これが、オバマ次期大統領が「対テロ戦争」の主戦場と位置づけているアフガニスタンで起こっていることである。「対テロ戦争」=イラク・アフガン戦争は戦費、戦死者、帰還兵PTSD問題などでベトナム戦争と比較されてきたが、その類似性はいよいよ最終局面に入ろうとしているのかもしれない。

原文
ICOS: Afghan Resistance Controls 72% of Afghanistan. 3 of 4 roads leading out of Kabul "compromised".(Axis of Logic)
参考
Methodology: Afghanistan maps(ICOS)
Afghanistan Taliban Presence Map(ICOS)
Decapitation campaign: tracking the liquidation of Afghan insurgent commanders(The long war journal)
Decapitation strikes continue in Afghanistan(PrairiePundit)
※なお、この翻訳は米著作権法セクション107、研究および教育目的の非営利活動に適用される“Fair Use”の原則に基づいて行っています。
 http://www.axisoflogic.com/artman/publish/FairUse.shtml

2008年12月16日
リブ・イン・ピース☆9+25


[翻訳]ICOS:アフガン・レジスタンスはアフガニスタンの72%を支配し、
カブールから出る4つの道路のうち3つを「危うく」している

Axis of Logic 2008.12.8 By Les Blough, Editor

 アフガニスタンにおけるアフガン・レジスタンス支配地域のここ12ヶ月の変化が、信頼度の高いシンク・タンクICOS(治安と発展に関する国際会議International Council on Security and Development )によって報告されている。
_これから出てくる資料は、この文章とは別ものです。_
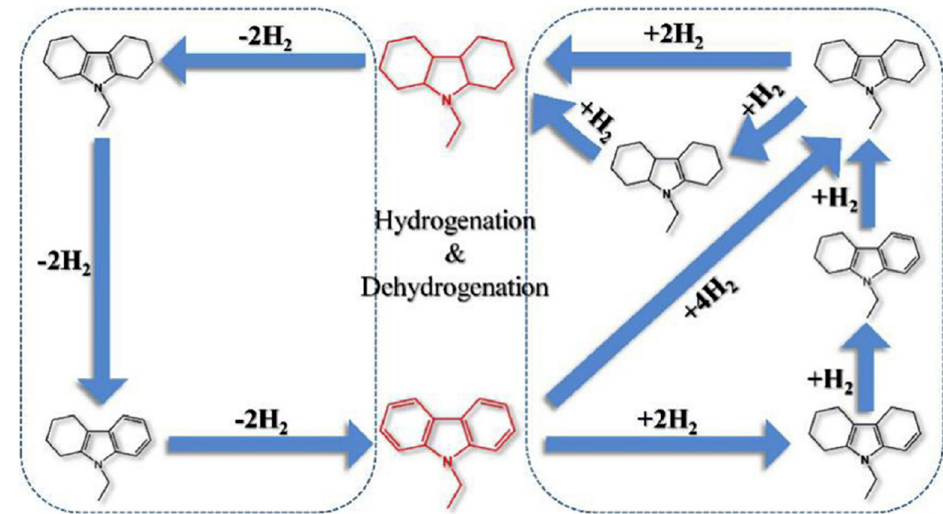
Figure 4. Hydrogenation ( right ) and dehydrogenation ( left ) pathways between NECZ and 12H-NECZ; copyright (2020), Elsevier.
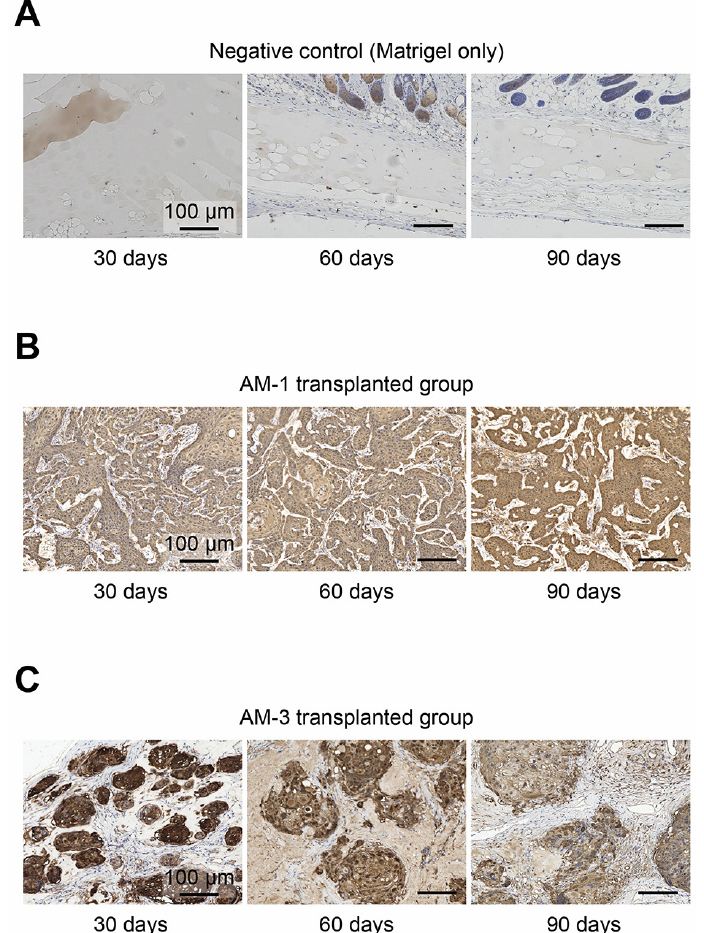
Figure 3- Histological images of the immunohistochemistry using the GFP antibody at each time point: 30, 60, and 90 days. (A) Negative control group: transplanted with Matrigel without cells. (B) AM-1 group: transplanted with AM-1 cells with Matrigel. (C) AM-3 group: transplanted with AM-3 cells with Matrigel. Magnification:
その12ヶ月の変化を比べてみよう。ICOSは、アフガニスタンでの戦争を支持している組織であり、米軍とNATOに分析を提供し、戦略的および戦術的アドバイスを行なっている。当サイトAxis of Logicのリサーチは、ICOSのウェブサイトもその新しい地図も、グーグル検索では見つけることができないということを見出した。(グーグルでは最新の報告も地図も載っていない古いSenlis Councilのウェブサイトが見つかるだけである。)それに代わるものが使われていた。注意しなければならないことは、米国とNATOがICOSの数字の信頼性を激しく否定しているということ、またロイターがICOSの諸結論に関してレポートする際に、その米国やNATOによる否定で紙面を覆うことによって妨害報道を行なっているが、決して最新の状況を明らかにしている地図やICOSからの最新情報は示していないということである。
  
 ICOSは、次のように報告している。

 「タリバンは現在、アフガニスタンの72%で‘永続的プレゼンス(permanent presence)’を保持している。これは1年前の54%から増大したものである。タリバン勢力は、南部の中心地域では多くの町や村で事実上の統治権力を握っているが、そこから西部や北西部の諸州へ、またカブールの北の諸州へと前進してきた。この1年以内に、タリバンの‘永続的プレゼンス’の地域は、驚くべきことに18%も増えた。」

 ICOSは、さらにこう続けている。

 「アフガニスタンについての国際社会の見通しは決して暗いものではなかったが、タリバンは、2005年から勢いを得て復活再生してきている。
 「しかしながら、失われた7年が経過する中で、タリバンは、アフガン領土内のますます増大する地域に根を張ってきた。ICOSによって2008年を通して行われた調査によれば、タリバンは現在、国土の72%で‘永続的プレゼンス’を持っている。
 「カブールから出る4つの出口のうち、現在3つがタリバンの活動によって危うくされている。西部への道、ワルダクを経てカンダハルへ行くアフガン・ナショナル・リング・ロード方面は、通行者が約30分の距離のWardak州の入り口に到達するまでに安全が脅かされる。
 「このように、都市の出入り口をブロックすることによって、タリバンは、カブール包囲網を縮めつつあり、また近郊に拠点を設けてそこから攻撃をしかけている。このような拠点を用いることで、タリバンのカブール攻撃は劇的に増大した。−−アフガン人や外国人の誘拐、さまざまな爆弾攻撃、暗殺などを含めて。」

 最近12ヶ月でのアフガン・レジスタンスの前進を示している下の2つのICOSの地図を比較してみてほしい。(いずれも赤が“永続的プレゼンス”、ピンクが“実質的プレゼンス”、グレーが“プレゼンスが薄い”を表す。)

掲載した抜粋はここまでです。